Yine o gecelerden birisini yaşıyordum. Perri çoktan uyumuştu. Ben ise uyumayıp her gece yaptığım gibi onu izliyordum. Bir yandan da düşünüyordum. Onun hayatını kötü yönde etkiliyor muyum diye.
Hayatına aniden girip tüm düzenini alt üst etmiştim. Üstelik ona oldukça kötü şeyler de yapmıştım. Ona rağmen niye hâlâ yanımda olduğuna bir türlü anlam veremiyordum. Fazla mı iyi kalpliydi, yoksa bana acıyor muydu?
Bana acıyor olsa tamamen iyileşmememe rağmen, her an yeni bir alevlenme yaşayabilecek olmama rağmen yanımda neden olsundu ki? Acıyor olsa iyileşene kadar yanımda kalır sonrasındaysa çıkardı hayatımdan. Ya da fazla iyi olması yanımda durması gerektiğini göstermiyordu.

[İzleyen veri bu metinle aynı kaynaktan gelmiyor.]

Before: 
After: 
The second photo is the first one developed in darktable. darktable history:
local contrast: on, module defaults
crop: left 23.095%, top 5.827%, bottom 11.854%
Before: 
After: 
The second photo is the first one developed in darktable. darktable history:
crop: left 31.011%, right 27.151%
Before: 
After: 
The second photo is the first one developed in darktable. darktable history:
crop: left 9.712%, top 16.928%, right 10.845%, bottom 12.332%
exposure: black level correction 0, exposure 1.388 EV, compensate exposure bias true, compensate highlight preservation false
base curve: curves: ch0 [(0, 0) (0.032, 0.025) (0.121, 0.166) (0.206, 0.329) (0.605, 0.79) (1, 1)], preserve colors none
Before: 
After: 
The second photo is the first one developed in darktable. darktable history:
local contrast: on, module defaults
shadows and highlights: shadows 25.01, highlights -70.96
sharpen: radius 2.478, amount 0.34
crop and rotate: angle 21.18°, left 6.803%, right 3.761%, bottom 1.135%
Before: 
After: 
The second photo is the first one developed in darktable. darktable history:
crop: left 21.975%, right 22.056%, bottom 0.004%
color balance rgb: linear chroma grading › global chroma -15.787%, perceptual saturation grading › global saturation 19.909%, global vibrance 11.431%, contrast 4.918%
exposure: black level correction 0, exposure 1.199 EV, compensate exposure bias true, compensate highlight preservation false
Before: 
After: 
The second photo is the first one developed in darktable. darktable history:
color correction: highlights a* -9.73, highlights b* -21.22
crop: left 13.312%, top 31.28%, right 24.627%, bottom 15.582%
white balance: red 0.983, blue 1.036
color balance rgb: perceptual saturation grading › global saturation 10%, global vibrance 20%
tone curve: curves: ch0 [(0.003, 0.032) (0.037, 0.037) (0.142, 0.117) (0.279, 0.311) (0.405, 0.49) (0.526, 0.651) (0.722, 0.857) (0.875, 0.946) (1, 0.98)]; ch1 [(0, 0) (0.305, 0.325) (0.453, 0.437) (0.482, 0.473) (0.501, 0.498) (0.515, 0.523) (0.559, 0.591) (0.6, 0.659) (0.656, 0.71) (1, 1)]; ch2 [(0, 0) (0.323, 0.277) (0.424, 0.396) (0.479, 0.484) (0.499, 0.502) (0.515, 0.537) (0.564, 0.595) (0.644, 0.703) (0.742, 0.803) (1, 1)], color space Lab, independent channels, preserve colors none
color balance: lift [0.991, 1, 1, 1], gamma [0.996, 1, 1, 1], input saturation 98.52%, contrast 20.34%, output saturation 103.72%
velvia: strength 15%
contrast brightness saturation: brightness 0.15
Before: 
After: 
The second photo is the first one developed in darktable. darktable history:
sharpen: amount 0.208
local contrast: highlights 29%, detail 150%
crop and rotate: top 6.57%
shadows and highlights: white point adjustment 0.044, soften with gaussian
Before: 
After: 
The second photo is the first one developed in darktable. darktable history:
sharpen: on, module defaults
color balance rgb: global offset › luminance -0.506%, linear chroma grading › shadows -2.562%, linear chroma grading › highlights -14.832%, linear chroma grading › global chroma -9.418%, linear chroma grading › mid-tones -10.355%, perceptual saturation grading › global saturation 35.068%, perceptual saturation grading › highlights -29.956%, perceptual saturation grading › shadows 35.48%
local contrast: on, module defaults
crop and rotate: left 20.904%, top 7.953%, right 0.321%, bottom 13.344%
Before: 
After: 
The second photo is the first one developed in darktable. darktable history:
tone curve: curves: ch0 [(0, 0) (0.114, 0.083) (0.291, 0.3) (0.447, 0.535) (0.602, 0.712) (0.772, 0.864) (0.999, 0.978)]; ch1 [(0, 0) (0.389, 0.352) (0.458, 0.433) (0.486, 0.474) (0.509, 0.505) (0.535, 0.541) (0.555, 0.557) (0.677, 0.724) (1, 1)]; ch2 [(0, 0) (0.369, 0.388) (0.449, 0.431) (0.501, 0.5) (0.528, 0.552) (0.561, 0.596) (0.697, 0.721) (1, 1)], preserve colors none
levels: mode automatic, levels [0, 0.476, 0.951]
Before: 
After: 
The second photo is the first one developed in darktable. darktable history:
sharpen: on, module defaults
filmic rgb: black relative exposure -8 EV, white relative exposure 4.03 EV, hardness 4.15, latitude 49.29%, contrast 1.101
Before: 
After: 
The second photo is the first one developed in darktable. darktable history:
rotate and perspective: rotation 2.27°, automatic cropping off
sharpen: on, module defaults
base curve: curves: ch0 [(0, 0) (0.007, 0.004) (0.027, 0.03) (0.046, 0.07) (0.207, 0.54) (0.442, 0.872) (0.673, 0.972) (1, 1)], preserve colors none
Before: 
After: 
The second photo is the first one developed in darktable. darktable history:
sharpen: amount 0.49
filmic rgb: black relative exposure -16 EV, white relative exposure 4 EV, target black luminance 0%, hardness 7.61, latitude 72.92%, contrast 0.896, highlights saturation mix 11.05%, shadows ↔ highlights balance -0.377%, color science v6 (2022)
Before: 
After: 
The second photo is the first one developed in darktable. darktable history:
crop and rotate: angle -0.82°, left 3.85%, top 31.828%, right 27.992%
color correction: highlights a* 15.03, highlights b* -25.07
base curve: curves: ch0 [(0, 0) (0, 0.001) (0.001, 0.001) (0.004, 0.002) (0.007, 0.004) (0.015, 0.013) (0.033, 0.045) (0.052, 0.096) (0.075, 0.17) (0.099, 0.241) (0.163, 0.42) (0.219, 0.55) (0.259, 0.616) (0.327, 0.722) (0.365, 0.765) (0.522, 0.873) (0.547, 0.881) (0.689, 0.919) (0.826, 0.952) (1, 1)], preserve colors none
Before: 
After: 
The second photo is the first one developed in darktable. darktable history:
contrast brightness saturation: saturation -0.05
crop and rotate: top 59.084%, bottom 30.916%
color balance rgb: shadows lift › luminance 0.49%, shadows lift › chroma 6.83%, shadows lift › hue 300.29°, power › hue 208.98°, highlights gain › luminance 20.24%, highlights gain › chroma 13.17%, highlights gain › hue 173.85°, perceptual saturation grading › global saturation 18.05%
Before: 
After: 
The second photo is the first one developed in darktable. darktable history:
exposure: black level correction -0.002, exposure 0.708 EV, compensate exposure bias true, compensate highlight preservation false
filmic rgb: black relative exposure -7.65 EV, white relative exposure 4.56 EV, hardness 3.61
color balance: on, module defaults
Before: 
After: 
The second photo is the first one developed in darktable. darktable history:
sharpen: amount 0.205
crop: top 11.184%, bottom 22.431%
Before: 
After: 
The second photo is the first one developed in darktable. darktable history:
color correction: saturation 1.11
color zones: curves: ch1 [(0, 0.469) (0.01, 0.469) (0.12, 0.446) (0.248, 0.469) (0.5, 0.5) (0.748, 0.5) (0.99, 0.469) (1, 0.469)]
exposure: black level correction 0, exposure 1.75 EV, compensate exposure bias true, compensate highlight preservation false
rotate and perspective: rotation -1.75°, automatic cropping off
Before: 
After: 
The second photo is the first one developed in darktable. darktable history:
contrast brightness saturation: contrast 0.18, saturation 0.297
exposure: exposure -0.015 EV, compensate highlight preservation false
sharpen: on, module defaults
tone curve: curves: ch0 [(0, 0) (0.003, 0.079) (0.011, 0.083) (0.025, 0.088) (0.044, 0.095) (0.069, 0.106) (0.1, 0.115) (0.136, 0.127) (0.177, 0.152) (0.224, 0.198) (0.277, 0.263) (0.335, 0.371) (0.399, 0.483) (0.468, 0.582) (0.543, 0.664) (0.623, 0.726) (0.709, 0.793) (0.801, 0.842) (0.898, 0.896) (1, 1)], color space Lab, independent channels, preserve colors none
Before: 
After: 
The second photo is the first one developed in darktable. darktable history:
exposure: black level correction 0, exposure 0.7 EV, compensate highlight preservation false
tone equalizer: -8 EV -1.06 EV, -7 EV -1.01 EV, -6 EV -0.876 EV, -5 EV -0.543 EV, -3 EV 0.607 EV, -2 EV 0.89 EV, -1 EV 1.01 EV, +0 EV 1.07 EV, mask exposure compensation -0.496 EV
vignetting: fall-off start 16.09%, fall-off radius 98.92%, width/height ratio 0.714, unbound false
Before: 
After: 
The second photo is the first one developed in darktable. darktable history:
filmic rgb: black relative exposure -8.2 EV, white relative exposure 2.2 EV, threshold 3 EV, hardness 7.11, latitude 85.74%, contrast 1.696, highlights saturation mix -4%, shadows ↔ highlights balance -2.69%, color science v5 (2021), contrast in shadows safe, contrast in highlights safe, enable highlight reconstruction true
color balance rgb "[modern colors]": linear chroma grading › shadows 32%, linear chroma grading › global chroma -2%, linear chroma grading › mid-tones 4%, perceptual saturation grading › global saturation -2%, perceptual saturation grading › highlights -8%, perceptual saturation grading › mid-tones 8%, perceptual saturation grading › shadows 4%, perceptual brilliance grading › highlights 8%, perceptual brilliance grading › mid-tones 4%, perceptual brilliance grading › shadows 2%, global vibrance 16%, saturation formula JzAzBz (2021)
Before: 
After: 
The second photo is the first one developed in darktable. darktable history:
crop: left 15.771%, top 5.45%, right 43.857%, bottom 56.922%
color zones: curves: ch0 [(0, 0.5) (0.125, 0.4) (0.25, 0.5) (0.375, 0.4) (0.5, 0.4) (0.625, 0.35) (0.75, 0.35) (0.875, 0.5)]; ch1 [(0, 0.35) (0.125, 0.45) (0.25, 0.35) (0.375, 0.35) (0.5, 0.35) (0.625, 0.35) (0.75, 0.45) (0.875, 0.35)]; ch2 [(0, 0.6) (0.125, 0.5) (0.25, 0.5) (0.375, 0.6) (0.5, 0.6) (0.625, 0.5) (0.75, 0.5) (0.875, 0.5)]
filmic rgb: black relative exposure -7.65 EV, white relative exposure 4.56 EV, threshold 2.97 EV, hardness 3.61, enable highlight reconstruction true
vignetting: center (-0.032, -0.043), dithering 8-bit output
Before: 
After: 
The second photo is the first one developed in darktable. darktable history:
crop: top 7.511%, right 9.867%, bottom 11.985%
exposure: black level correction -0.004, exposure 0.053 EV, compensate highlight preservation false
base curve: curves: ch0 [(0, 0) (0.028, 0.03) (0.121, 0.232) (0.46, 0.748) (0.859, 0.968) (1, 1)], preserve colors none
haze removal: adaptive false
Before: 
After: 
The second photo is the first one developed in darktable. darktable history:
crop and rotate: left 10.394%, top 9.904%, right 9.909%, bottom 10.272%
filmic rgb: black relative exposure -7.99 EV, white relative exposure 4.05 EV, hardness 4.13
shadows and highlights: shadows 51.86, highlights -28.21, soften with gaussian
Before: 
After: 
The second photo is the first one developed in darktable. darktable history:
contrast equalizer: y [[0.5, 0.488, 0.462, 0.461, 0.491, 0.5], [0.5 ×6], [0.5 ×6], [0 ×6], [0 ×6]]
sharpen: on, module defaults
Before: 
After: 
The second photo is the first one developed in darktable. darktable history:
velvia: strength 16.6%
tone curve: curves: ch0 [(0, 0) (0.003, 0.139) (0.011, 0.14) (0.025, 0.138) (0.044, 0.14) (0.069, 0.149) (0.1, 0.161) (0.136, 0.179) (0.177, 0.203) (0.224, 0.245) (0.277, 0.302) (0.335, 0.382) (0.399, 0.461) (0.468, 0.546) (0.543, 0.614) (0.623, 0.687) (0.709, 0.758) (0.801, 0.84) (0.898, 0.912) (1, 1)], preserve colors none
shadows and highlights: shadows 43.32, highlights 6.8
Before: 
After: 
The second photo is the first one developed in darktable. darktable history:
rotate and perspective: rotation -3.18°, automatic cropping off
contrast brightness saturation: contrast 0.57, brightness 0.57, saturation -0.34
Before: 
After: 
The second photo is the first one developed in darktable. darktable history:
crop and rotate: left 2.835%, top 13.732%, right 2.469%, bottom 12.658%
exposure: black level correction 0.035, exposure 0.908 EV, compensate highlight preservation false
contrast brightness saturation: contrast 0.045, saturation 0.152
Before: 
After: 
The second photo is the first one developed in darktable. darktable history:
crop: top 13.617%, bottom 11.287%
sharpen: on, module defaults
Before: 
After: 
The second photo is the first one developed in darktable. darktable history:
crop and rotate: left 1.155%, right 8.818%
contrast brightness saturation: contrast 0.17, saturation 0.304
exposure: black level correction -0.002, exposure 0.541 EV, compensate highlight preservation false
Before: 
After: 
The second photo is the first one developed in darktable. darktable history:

Kendimi boş yere ümitlendirmek istemiyordum ama eğer bu iki şıktan birisi değilse geriye tek bir seçenek kalıyordu. Her ne kadar düşünmek istemesem de bana değer verdiği gerçeği vardı ortada.
Bu düşünce ister istemez gülümsememe sebep olmuştu. Perri'nin yüzünü kapatan saçlarını geriye atıp dudaklarına ufak bir öpücük kondurdum. Öylece onu izlemeye devam ederken telefonumun bildirim sesiyle uzanıp komidinden telefonumu aldım. Bu anımı bölen kişiye içimden küfürlerimi saydırmayı da ihmal etmemiştim.
Bu saatte kimin mesaj atabileceğini merak etmiştim açıkçası. Gelen bildirimi açıp bilinmeyen numaradan gelen fotoğrafın yüklenmesini bekledim. Fotoğraf sanki bana inadına yüklenmiyorken tedirginliğim iyice artmıştı. Yattığım yerden doğrulup fotoğrafın yüklenmesini beklemeye başladım. Fotoğraf henüz yüklenmemişken gelen mesajla anında okudum mesajı.
Perri şu an senin yanında olabilir ama bu her zaman böyle olacağını göstermez Zachcik. Sevgiline dikkat etsen iyi edersin. Benden sana bir kaptan tavsiyesi ;)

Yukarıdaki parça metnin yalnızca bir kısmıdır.